* What the task asks *
Every record below must be copied exactly, with images dropped.
-=-=-=-=-
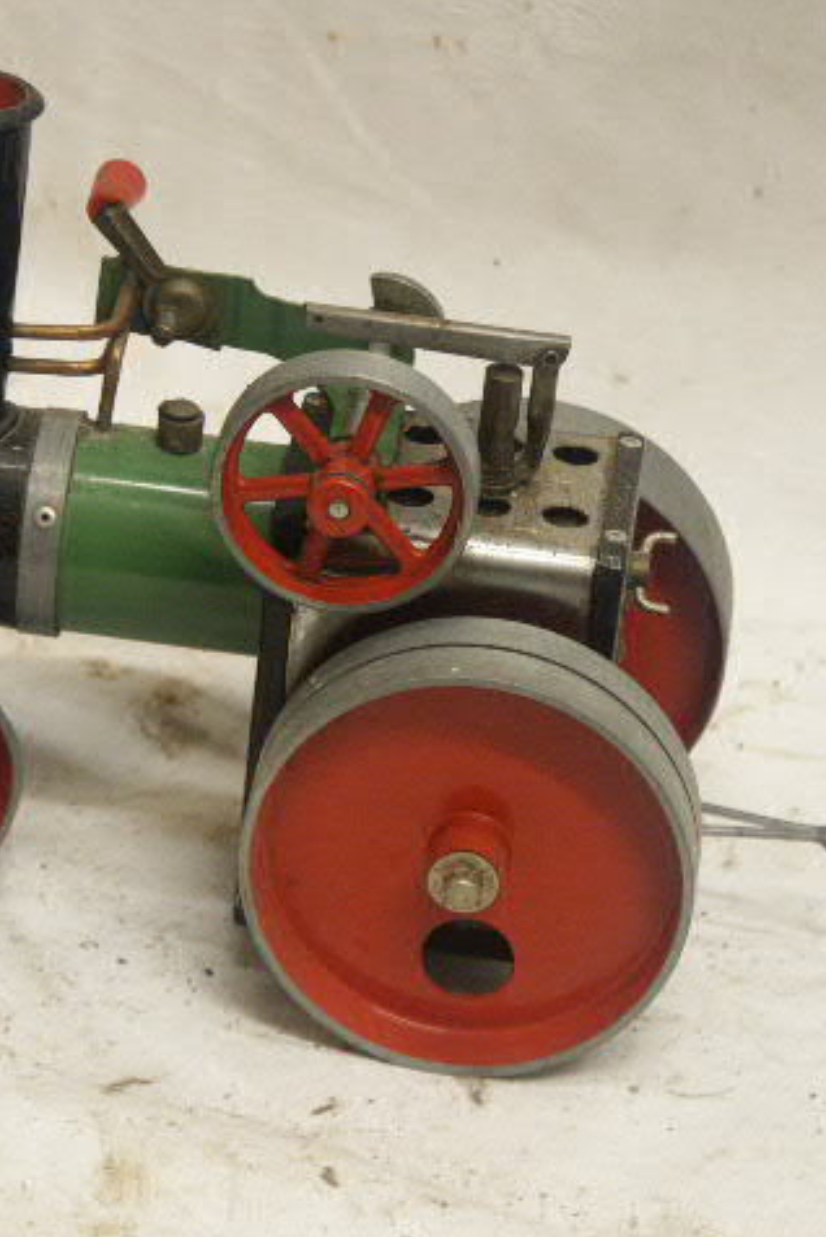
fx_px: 6770
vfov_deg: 10.4
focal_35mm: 197
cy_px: 618
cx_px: 203
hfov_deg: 7.0
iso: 200
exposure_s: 1/15
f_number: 3.5
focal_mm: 35.64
-=-=-=-=-
* Expected answer *
fx_px: 6770
vfov_deg: 10.4
focal_35mm: 197
cy_px: 618
cx_px: 203
hfov_deg: 7.0
iso: 200
exposure_s: 1/15
f_number: 3.5
focal_mm: 35.64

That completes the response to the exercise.